1. there was a line in a book from the 1940s that I browsed once in a cafe in London, written by someone who was (it seems) one of that era's most committed Egyptologists. Early in the book, he wrote (and I have to paraphrase it now, because I can't remember the elegant, if dated, prose he used): the point of travelling to places where things seem strange and different is so that when you return (or choose) somewhere, even if you had spent your whole life there before, it now also seems strange and different.

2. Getting a sense of the expanded boundaries of possibility can help make the walls of the Box of Daily Experience a bit more porous. When you have a clearer picture of the many different Boxes of Daily Experience that you and others live in around the world, it can (I think) become easier to find a new relationship with your own.

raffraffraff · 4 years ago
Another angle on this: I took 8 months off work, did lots of DIY, adopted two greyhounds, started walking them 20km+ per day. It has been life changing and yet I don't think I've been more than 50km from my house at any point during that time. So maybe life altering experiences happen because you alter your life, not change where your are.
iostream23 · 4 years ago
Also true. Mental boxes are mental boxes.

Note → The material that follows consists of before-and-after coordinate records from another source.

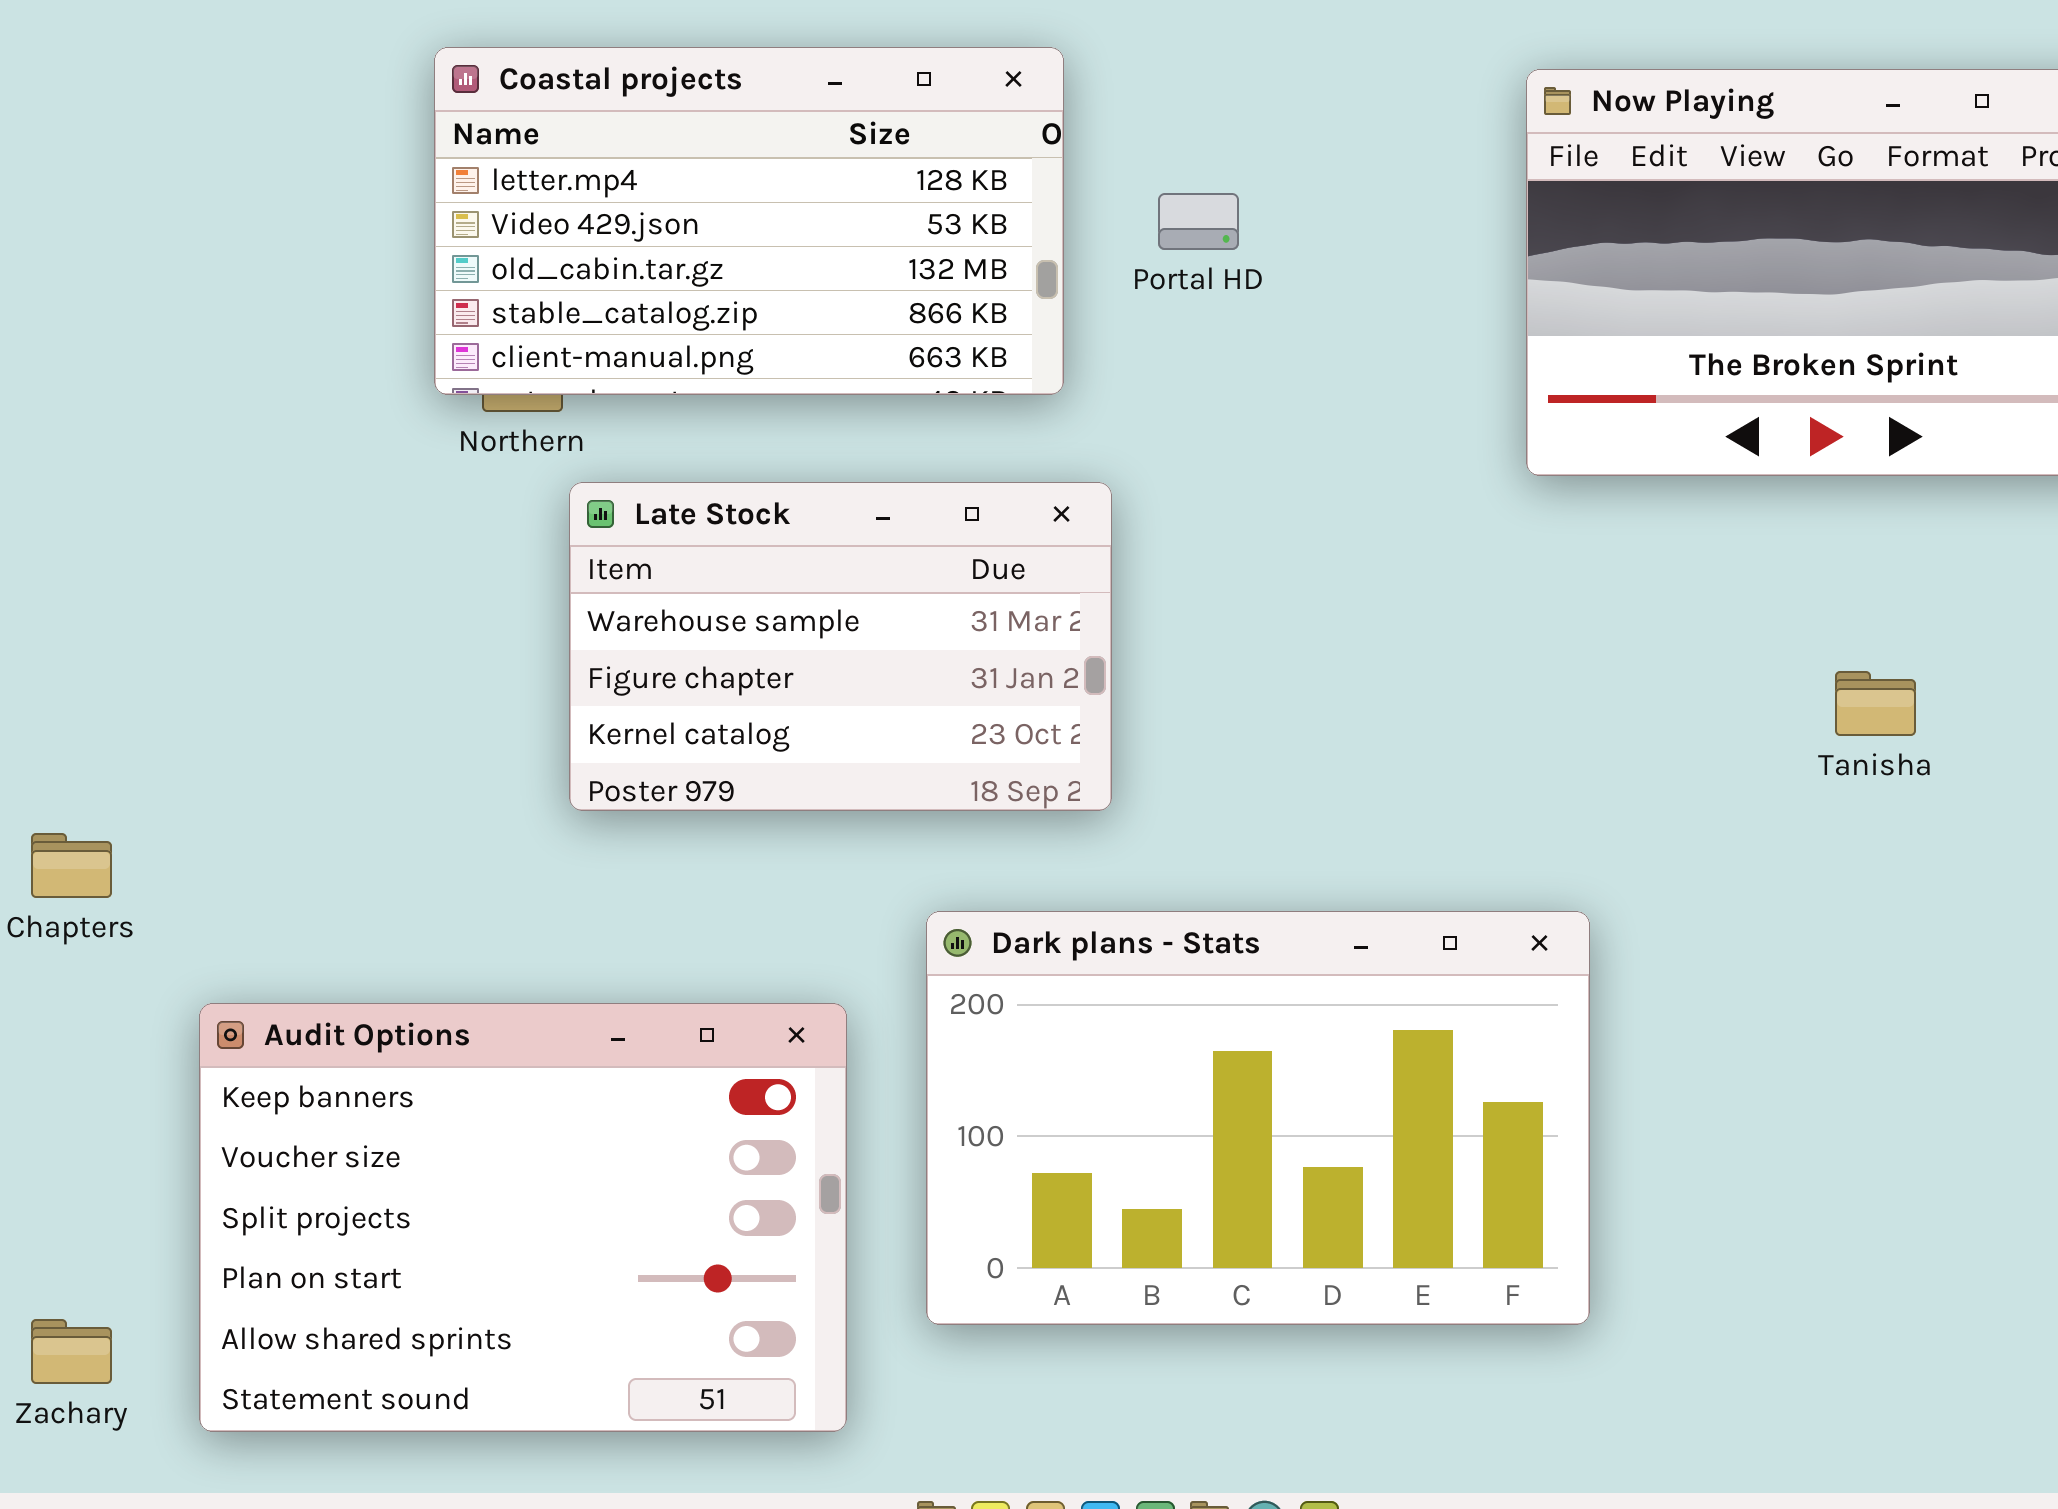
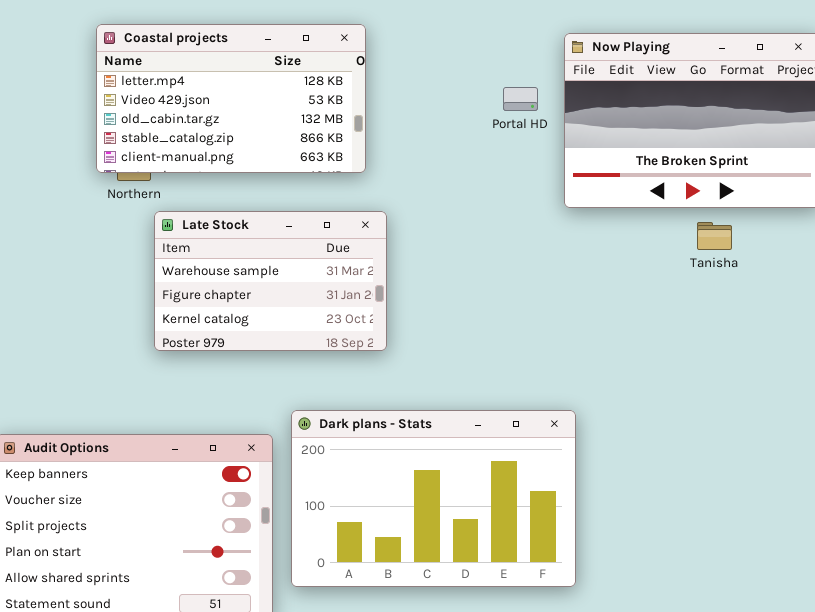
Portal HD: [1158,193,1239,250] -> [503,87,538,111], moved
Tanisha: [1835,671,1916,736] -> [697,222,732,250], moved
Dark plans - Stats: [926,911,1590,1325] -> [291,410,576,587], moved

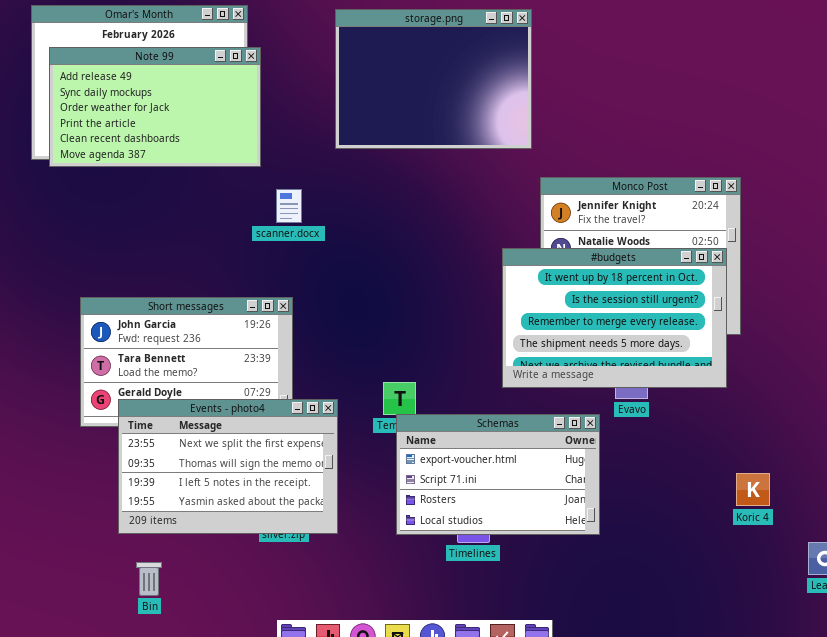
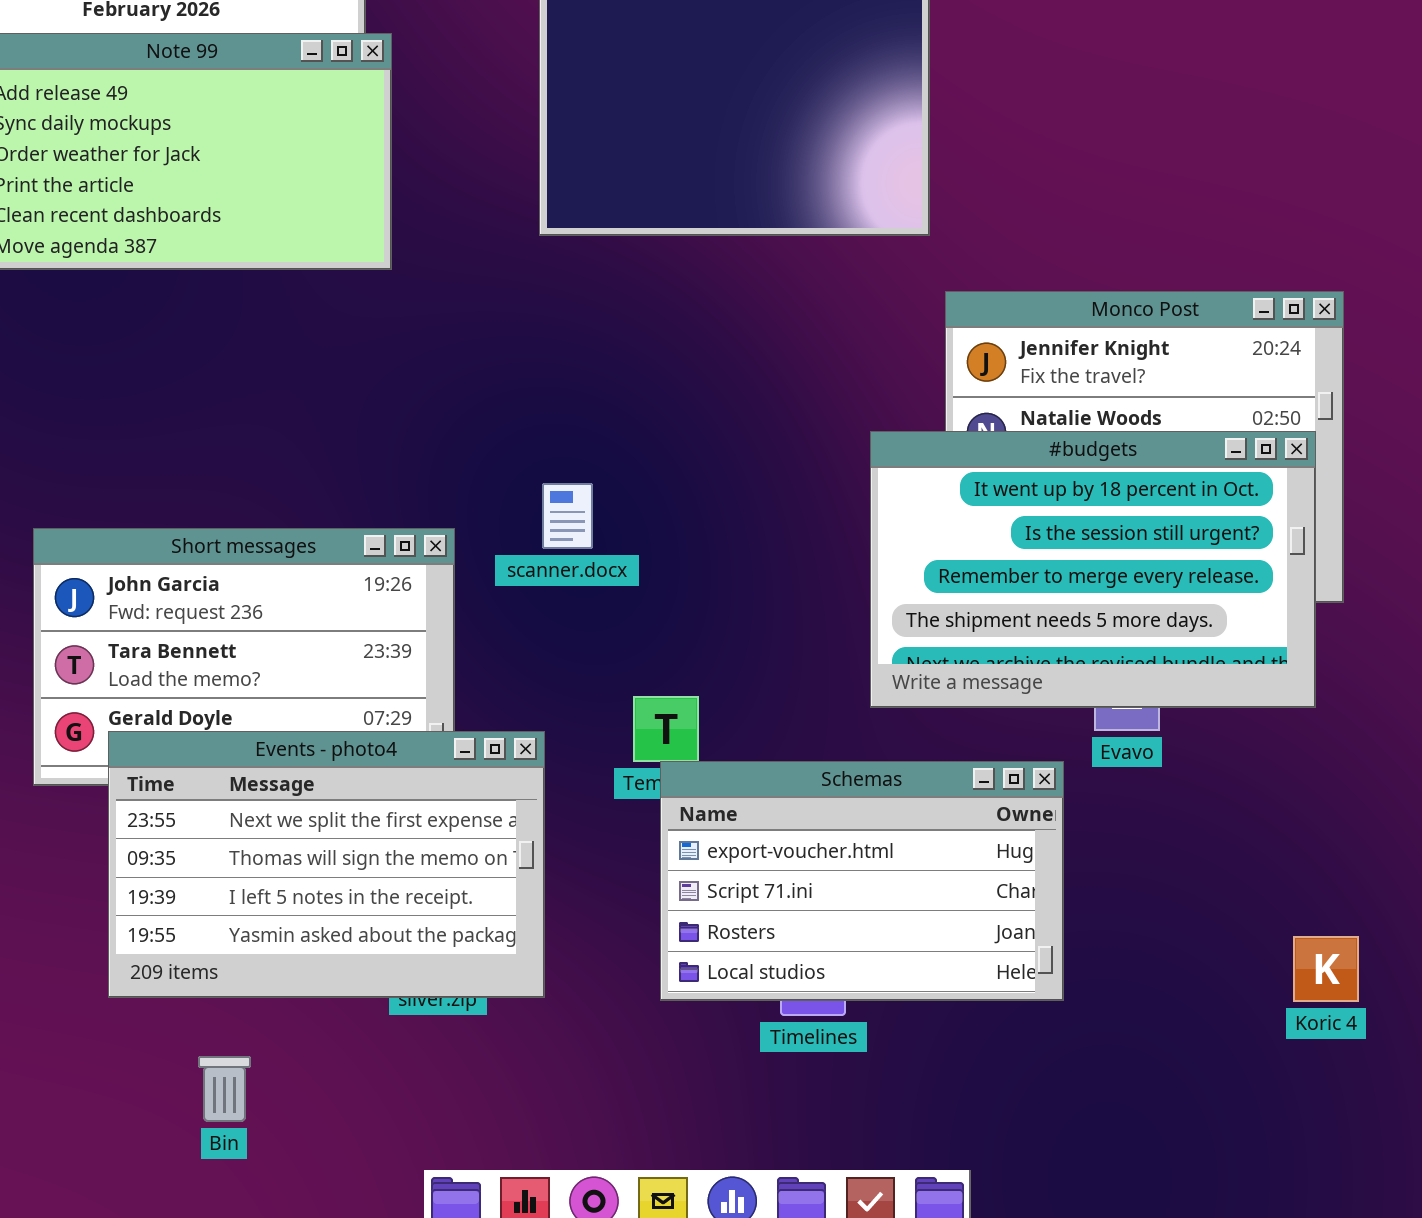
scanner.docx: [276,189,302,223] -> [542,483,593,549], moved
Koric 4: [736,473,770,506] -> [1293,936,1359,1002], moved
Bin: [136,562,162,596] -> [198,1056,251,1122], moved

I wouldn’t discount alternative environments for stimulating latent or dorment parts of a person, but you certainly have a good point about the perennial capacity for self transformation

camillomiller · 4 years ago
Agreed. Never been a full nomad, as I always had my own base in Berlin, but I’ve been around enough of them (and wrote reports about it) long enough to see it. Digital Nomadism hasn’t solved the problem of rootlessness. If you’re nomadic long enough, you risk ending up with a very odd kind of depression. It’s also a different way of getting stuck on the same thing. Most nomads I know tend to stay longer and longer in a place, and to go back to that place eventually. I’m still a huge fan of it, and I think that remote work and work from anywhere is the only way forward for most intellectual workers. Yet, I can see the problem more clearly now that I’ve forcefully stayed put for two years, then when I was kind of compulsively traveling. Nonetheless I write this while on a 2.5 months workation break in Southern Europe to flee from Berlin’s gray winter (which has a devastating effect on anyone’s mood).
deltaonefour · 4 years ago
I think the key difference between your narrative and the authors is that you kept moving. It seems like when you were a nomad you never stayed in one place for too long.
sdze · 4 years ago
> Travel will not solve your problems on its own, but it can certainly help.

As will jumping into a deep ocean to learn to swim.